__Available records__.
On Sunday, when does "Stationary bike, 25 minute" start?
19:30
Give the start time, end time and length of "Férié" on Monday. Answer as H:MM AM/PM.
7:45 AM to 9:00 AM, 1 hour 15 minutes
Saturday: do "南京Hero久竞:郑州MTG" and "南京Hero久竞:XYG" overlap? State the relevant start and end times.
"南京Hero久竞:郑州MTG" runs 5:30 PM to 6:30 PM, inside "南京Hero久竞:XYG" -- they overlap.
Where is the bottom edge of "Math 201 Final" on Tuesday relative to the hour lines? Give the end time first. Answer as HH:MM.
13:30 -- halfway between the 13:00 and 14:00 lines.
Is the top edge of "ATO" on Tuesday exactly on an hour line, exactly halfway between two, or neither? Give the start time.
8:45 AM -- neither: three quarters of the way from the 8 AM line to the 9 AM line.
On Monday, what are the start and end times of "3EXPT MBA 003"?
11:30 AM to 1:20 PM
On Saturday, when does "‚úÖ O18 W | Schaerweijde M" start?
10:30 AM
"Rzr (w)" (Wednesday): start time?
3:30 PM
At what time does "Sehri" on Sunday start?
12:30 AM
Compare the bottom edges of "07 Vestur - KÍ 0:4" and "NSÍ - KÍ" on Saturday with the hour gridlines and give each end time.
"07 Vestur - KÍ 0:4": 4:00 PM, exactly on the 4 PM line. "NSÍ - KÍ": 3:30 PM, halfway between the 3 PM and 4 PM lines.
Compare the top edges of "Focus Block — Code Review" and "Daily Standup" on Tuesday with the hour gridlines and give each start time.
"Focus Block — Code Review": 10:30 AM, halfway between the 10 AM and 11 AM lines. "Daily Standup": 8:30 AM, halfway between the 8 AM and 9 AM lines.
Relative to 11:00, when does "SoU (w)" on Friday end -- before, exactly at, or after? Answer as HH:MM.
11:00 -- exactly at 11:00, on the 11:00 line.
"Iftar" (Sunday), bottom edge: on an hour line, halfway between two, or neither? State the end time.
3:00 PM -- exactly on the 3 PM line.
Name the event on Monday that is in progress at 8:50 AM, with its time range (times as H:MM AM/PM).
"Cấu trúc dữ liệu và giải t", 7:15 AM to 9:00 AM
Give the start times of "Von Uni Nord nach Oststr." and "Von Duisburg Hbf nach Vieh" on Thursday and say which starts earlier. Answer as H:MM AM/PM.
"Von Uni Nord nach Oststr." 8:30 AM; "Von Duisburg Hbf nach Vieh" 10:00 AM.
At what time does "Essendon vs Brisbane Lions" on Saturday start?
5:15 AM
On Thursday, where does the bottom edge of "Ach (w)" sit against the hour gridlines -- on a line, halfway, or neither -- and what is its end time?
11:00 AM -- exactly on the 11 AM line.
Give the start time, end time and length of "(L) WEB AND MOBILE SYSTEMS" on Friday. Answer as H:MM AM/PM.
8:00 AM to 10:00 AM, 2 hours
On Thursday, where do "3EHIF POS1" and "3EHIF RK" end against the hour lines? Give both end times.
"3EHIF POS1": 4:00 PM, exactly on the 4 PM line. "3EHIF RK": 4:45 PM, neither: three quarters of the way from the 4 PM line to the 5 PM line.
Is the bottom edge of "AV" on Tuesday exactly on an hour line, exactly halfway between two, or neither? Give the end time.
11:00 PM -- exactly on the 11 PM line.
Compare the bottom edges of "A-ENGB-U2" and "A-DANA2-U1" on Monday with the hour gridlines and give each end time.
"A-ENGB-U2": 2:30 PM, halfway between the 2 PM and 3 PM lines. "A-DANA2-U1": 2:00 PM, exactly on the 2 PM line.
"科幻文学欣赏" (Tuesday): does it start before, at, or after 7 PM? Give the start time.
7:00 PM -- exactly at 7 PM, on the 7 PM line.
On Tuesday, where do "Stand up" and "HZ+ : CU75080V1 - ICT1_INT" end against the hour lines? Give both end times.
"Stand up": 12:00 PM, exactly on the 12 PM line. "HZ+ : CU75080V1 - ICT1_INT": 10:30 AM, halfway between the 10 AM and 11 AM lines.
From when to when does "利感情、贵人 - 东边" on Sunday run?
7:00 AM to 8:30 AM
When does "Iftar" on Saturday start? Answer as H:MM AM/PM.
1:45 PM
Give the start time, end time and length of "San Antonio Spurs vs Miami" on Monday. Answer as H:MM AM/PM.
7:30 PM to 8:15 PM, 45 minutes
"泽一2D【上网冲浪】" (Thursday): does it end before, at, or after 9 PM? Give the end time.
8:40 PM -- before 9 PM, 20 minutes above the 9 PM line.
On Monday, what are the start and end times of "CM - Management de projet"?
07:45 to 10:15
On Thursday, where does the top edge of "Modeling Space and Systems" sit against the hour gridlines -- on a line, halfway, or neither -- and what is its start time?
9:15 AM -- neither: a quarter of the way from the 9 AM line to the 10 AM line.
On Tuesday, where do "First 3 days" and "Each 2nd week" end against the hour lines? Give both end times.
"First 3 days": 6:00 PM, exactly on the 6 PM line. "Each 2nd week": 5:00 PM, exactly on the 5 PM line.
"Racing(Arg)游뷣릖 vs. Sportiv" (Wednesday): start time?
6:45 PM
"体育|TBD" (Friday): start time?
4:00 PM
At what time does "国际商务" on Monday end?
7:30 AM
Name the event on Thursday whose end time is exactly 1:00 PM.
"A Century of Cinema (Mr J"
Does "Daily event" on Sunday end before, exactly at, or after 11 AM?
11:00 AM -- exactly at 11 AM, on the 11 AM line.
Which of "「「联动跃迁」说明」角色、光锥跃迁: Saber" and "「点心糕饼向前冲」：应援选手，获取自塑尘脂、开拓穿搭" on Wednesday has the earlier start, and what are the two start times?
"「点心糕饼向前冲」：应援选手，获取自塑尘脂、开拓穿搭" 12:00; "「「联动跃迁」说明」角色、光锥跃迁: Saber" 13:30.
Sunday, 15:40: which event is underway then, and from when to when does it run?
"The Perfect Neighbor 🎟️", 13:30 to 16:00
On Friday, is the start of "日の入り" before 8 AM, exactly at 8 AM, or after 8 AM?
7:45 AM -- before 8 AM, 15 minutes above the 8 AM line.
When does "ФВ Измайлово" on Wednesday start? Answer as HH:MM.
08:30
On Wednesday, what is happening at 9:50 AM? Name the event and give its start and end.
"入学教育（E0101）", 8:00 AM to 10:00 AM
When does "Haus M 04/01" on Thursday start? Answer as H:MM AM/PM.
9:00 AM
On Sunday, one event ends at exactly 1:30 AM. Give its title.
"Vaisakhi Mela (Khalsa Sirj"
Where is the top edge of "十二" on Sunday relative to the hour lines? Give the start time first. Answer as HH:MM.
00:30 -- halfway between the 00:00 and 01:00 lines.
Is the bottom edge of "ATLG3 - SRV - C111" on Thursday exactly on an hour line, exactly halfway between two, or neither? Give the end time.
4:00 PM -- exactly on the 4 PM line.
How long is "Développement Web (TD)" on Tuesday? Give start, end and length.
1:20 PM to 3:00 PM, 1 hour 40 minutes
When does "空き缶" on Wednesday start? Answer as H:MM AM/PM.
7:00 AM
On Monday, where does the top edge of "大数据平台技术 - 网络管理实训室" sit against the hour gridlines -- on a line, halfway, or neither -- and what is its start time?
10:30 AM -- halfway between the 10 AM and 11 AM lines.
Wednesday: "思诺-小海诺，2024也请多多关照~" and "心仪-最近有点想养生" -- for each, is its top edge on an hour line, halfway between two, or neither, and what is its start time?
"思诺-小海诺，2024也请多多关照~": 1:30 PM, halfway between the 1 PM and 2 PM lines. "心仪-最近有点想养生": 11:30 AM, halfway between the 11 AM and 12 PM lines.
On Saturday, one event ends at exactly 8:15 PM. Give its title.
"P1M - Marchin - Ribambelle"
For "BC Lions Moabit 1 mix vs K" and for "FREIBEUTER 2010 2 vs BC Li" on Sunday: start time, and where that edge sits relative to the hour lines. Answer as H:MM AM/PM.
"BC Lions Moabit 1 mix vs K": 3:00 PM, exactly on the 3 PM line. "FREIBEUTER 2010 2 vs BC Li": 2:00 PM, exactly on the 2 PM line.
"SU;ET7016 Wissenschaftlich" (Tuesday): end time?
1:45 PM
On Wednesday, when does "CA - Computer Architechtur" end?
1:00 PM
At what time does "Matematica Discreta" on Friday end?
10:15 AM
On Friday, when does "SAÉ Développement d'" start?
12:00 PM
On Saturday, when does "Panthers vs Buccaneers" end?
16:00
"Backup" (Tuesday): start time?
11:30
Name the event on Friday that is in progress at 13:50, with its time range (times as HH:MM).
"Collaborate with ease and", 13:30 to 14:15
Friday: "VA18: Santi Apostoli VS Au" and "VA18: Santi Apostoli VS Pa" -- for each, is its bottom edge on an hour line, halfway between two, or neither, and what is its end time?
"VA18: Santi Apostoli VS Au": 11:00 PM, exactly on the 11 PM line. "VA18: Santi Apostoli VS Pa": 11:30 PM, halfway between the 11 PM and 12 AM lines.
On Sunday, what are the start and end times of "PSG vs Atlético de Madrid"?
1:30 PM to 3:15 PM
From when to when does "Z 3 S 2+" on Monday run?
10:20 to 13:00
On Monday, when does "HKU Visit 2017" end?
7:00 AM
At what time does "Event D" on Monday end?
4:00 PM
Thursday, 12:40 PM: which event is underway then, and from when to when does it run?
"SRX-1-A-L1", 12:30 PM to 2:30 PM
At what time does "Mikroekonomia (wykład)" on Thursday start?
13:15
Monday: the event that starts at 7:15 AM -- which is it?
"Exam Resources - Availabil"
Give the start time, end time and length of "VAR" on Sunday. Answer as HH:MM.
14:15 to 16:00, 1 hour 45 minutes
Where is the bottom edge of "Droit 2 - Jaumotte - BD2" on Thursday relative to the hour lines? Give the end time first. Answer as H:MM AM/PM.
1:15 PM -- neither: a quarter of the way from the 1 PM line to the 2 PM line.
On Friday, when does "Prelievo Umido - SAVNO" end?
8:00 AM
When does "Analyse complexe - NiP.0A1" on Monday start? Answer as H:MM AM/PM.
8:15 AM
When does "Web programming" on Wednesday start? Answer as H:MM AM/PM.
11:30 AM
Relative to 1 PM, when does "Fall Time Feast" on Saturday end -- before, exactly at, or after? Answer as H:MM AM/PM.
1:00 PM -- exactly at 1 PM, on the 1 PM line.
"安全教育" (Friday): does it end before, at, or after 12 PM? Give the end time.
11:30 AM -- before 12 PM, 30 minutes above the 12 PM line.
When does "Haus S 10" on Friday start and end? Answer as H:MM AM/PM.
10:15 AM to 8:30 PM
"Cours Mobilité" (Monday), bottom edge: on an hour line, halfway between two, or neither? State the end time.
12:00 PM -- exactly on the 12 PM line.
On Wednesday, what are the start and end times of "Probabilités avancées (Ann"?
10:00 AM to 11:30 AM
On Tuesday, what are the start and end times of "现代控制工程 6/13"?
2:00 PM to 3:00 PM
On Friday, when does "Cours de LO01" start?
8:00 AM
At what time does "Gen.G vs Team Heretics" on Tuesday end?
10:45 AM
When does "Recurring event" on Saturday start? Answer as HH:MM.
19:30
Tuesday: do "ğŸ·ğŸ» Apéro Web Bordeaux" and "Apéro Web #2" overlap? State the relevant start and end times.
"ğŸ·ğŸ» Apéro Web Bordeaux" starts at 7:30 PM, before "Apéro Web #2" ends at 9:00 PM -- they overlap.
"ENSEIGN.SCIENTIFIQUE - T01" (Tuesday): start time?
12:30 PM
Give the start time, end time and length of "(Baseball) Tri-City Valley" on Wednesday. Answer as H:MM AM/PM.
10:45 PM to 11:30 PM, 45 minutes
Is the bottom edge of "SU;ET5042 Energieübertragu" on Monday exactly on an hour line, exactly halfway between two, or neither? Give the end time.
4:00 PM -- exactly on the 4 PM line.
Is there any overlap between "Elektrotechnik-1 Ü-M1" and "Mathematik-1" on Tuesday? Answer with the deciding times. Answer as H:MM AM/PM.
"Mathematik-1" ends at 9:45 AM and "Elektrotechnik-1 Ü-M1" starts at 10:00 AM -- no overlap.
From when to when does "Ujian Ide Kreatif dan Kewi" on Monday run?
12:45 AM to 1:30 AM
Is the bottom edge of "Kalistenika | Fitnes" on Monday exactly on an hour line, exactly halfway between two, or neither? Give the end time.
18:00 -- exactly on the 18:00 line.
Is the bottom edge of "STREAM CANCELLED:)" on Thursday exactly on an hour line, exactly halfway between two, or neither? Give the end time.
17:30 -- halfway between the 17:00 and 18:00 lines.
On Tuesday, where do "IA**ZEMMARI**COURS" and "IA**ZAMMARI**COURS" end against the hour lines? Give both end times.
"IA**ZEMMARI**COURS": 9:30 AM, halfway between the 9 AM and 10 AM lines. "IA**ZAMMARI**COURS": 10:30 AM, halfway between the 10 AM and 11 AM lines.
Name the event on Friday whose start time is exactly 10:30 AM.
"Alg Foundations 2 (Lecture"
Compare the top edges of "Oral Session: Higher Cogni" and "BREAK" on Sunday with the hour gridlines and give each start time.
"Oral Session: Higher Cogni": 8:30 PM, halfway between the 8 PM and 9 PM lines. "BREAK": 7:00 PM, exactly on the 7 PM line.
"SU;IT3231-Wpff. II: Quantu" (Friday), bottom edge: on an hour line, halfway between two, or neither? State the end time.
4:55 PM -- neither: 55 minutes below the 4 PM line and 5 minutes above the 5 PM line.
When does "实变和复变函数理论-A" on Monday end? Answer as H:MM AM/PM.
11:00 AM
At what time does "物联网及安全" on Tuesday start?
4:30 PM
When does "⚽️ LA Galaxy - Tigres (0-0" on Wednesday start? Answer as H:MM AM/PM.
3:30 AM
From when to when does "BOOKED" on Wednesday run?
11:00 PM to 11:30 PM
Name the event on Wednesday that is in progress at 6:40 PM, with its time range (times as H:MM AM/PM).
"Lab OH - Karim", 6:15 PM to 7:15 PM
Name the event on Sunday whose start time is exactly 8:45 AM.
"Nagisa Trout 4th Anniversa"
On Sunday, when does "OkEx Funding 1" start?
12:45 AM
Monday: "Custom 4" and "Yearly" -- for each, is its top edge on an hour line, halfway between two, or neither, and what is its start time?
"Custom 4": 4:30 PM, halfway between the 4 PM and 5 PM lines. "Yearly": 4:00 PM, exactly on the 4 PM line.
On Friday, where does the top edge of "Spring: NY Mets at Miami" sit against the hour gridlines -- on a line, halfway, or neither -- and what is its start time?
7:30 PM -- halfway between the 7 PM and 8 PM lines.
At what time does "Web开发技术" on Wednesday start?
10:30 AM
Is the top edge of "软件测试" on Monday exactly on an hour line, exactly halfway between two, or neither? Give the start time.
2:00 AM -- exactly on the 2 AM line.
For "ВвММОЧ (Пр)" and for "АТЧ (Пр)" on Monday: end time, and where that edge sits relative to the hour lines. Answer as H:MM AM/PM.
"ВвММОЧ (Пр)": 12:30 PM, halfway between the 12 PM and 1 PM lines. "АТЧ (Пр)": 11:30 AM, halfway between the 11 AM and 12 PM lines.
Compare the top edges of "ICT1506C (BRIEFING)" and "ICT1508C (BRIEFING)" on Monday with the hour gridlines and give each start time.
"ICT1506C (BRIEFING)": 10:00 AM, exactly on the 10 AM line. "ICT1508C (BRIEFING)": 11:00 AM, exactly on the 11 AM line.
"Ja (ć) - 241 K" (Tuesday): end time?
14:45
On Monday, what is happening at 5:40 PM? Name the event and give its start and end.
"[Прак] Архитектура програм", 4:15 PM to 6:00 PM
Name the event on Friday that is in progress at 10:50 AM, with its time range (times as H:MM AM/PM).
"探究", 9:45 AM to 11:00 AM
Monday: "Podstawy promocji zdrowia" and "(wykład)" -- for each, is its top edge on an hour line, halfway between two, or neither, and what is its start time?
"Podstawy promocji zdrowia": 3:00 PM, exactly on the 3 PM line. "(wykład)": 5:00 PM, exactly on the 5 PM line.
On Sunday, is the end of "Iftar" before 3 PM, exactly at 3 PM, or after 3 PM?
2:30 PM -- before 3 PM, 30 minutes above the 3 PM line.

__Exercise task__. Please copy the listing above word for word, everything from its first line down to and including the line containing "runs 5:30 PM", and nothing more.

__Exercise response__.
On Sunday, when does "Stationary bike, 25 minute" start?
19:30
Give the start time, end time and length of "Férié" on Monday. Answer as H:MM AM/PM.
7:45 AM to 9:00 AM, 1 hour 15 minutes
Saturday: do "南京Hero久竞:郑州MTG" and "南京Hero久竞:XYG" overlap? State the relevant start and end times.
"南京Hero久竞:郑州MTG" runs 5:30 PM to 6:30 PM, inside "南京Hero久竞:XYG" -- they overlap.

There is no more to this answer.